# Recipes PCA
### By Brian Kitano

Okay, I'm going to use the Epicurious dataset to identify palates common across their recipes. 

## Introduction / Hypothesis

## Materials

## Procedure
1. Download the JSON data
2. Parse the JSON to extract recipe names and ingredients with their quantities.
3. Create the data matrix M, where each column is a recipe and each row is an ingredient; the entry is the quantity in a normalized and standardized quantity (grams?)
4. PCA

Bonus: construct the bipartite graph of ingredients to recipes, and then project it down onto a unipartite graph of ingredients where the weight of each edge is the frequency of connections. 

In [1]:
# 1. Parse the ingredients to extract recipe names and ingredients with their quantities
import json

# load in the epicurious set
with open('full_format_recipes.json') as f:
    data = json.load(f)
    f.close()
    
# print data[0]['ingredients']
# len(data) = 20130

# need to filter out the recipes that don't have ingredients listed
# extractIngredients = lambda i: data[i].keys


In [2]:
def containsIngredients(index):
    if 'ingredients' in data[i].keys():
        return i
    else:
        return 0

# get all of the indices which contain ingredients
cleanedIndices = [ containsIngredients(i) for i in range(len(data)) ]

# get all of the ingredient lists as a list of lists
cleanedIngredientsLists = [ data[i]['ingredients'] for i in cleanedIndices ]

# flatten this list, which might contain duplicates
cleanedIngredients = [ ingredient for ingredientList in cleanedIngredientsLists for ingredient in ingredientList]
print len(cleanedIngredients)

# remove any duplicates
uniqueCleanedIngredients = list(set(cleanedIngredients))
print len(uniqueCleanedIngredients)

199315
83465


### Data Cleaning
Before we write all of the ingredients to a file, we should do some NLP cleaning.
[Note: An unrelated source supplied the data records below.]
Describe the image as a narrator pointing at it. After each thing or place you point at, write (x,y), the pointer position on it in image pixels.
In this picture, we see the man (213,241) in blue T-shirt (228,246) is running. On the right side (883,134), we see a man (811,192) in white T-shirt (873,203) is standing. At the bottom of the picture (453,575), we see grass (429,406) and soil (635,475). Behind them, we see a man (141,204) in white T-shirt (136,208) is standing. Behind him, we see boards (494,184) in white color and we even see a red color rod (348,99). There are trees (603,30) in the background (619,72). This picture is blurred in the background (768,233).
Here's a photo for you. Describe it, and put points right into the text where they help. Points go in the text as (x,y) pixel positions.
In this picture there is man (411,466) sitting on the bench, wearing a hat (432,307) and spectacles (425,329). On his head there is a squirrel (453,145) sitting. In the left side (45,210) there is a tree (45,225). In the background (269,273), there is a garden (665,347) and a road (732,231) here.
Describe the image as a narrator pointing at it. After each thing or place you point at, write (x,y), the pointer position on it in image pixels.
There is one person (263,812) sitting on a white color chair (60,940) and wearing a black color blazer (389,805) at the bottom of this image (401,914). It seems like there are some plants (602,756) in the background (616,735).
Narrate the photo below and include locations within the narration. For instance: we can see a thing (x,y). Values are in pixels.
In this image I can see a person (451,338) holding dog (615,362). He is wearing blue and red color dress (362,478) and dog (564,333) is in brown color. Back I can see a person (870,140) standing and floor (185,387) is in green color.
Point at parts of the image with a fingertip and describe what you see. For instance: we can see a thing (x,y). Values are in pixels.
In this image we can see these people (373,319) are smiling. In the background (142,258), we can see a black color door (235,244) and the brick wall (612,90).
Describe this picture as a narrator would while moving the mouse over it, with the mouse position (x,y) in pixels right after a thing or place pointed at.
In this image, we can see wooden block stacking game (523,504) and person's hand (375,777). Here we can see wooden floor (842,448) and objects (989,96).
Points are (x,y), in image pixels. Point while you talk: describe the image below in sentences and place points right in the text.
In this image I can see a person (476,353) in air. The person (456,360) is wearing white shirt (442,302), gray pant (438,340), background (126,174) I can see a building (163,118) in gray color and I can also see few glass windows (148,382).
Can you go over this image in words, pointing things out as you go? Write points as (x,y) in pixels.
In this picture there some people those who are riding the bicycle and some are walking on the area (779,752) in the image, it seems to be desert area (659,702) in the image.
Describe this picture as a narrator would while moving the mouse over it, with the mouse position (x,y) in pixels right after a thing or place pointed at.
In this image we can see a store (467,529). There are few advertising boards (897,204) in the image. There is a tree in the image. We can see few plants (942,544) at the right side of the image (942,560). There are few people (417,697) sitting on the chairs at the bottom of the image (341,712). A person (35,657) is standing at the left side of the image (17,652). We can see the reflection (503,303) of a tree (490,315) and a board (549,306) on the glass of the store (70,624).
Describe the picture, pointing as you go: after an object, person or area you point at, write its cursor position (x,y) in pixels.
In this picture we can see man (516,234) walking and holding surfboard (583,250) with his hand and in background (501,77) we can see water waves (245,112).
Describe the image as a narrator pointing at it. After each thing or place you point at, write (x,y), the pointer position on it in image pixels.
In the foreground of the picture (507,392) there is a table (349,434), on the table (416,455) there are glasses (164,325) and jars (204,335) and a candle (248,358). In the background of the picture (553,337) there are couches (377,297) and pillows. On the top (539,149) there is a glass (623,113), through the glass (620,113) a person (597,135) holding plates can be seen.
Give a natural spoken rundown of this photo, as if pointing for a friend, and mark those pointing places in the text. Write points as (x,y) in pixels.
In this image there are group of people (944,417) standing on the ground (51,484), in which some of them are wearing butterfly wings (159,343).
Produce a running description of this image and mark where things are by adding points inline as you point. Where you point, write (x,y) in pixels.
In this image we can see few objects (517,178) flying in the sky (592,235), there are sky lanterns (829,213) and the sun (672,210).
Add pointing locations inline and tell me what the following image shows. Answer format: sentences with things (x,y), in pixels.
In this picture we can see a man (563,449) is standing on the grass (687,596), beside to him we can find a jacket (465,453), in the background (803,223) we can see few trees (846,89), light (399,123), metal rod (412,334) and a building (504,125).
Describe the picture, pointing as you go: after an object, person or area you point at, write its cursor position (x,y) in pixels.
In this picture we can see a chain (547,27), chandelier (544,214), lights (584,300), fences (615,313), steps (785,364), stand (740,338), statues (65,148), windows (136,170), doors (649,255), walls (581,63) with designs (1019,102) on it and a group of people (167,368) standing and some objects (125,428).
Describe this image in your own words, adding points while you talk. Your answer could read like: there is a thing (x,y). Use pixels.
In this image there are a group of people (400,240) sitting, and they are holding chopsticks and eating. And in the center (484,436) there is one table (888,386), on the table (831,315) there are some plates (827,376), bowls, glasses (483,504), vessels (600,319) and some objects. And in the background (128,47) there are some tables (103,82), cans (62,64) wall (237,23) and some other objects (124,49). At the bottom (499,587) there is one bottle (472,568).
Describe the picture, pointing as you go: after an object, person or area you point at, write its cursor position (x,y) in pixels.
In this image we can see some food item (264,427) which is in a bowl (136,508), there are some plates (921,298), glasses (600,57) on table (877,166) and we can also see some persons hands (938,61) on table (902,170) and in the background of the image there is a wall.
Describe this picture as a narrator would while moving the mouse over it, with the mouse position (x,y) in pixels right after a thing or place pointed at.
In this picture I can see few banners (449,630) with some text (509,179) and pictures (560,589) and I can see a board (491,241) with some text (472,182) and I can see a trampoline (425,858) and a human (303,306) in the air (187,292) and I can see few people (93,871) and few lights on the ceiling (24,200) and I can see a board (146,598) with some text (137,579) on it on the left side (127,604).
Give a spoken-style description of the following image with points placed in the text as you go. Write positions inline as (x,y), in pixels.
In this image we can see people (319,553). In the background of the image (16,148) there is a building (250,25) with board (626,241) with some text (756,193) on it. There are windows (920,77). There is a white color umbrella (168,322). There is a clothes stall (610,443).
In looking at the results of the first model run, it seems like to be conservative we should remove all the text that occurs in parentheses, as this seems to really mess up the CRF's ability to identify units.

#### remove things in parentheses (use regex)

In [3]:
import re

# remove all the text that is inside a parenthesis
noParenthesisIngredients = [re.sub(r'\([^)]*\)', '', ingredient) for ingredient in uniqueCleanedIngredients]

print len(noParenthesisIngredients)

83465


#### dealing with the word "plus"

More complex problem. There are lots of ways that "plus" is used. Some examples:

##### when quantities don't add nicely
- "1/2 cup plus 1 1/2 tablespoons red wine vinegar"
- "1/2 cup plus 2 tablespoons granola"
- "1/4 cup plus 1 tablespoon warm water"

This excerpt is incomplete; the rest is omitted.